Task details:
Across the whole listing, filter for the string "pássaro" and copy every line that has it.

Segment Start: Records shown

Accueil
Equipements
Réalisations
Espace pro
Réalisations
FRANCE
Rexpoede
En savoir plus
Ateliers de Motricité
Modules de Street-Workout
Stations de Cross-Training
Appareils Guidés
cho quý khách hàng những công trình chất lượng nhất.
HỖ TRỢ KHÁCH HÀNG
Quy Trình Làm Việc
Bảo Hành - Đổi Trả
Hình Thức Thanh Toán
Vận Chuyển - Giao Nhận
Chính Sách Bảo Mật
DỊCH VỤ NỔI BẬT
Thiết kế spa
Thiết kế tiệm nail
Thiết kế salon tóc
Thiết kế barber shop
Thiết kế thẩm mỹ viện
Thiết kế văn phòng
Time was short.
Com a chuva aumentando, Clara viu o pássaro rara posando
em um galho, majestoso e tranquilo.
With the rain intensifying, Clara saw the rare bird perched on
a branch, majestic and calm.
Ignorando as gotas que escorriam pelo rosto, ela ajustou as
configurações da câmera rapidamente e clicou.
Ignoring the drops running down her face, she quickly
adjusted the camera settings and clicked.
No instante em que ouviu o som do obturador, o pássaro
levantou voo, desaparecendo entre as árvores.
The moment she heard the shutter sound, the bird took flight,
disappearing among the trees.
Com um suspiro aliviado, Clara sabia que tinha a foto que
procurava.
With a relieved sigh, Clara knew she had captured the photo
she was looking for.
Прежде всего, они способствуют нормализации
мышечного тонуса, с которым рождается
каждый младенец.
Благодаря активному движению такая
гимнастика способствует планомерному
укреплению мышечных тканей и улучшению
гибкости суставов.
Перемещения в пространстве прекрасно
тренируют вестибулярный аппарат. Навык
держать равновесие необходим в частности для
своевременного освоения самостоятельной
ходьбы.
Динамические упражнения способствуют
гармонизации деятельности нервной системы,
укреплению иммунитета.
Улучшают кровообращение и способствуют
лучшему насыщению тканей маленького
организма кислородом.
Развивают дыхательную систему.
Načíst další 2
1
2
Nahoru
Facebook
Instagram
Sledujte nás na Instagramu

Segment End: Records shown

Result of the task:
Com a chuva aumentando, Clara viu o pássaro rara posando
No instante em que ouviu o som do obturador, o pássaro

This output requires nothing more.